DIRECTIVE ▸
Transcribe only the stretch of the records below that runs from the line containing "pose: elev=178.5 azim=165.5" through the final line.

○ ○ ○ ○

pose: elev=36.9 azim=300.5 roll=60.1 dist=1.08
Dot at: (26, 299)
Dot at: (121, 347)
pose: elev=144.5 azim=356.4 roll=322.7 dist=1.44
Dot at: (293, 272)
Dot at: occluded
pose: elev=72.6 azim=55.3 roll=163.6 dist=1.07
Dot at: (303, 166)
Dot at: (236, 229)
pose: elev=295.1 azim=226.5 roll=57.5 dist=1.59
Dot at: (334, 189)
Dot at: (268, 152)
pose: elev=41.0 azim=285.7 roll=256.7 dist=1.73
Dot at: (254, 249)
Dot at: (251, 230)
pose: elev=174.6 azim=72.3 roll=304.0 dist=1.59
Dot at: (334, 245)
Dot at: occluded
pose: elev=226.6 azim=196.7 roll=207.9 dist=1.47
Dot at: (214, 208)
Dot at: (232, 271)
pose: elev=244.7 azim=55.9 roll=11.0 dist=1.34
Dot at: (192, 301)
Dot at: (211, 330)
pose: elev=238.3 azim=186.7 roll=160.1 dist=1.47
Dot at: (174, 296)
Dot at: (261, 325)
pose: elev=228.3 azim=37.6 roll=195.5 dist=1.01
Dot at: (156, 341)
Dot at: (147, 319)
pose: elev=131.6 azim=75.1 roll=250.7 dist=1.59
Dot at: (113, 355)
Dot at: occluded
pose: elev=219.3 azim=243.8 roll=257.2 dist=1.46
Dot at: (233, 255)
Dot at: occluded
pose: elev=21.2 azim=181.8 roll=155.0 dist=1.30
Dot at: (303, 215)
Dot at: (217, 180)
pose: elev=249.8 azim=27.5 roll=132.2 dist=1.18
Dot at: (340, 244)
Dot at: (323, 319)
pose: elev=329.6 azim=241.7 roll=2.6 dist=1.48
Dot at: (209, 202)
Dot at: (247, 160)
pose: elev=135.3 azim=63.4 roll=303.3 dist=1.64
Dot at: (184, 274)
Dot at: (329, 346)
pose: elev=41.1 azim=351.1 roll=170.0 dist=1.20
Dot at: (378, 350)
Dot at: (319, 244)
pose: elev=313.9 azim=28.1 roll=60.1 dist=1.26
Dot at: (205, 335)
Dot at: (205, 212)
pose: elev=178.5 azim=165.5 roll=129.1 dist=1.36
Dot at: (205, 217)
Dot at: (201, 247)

○ ○ ○ ○

TASK RESPONSE ▸
pose: elev=178.5 azim=165.5 roll=129.1 dist=1.36
Dot at: (205, 217)
Dot at: (201, 247)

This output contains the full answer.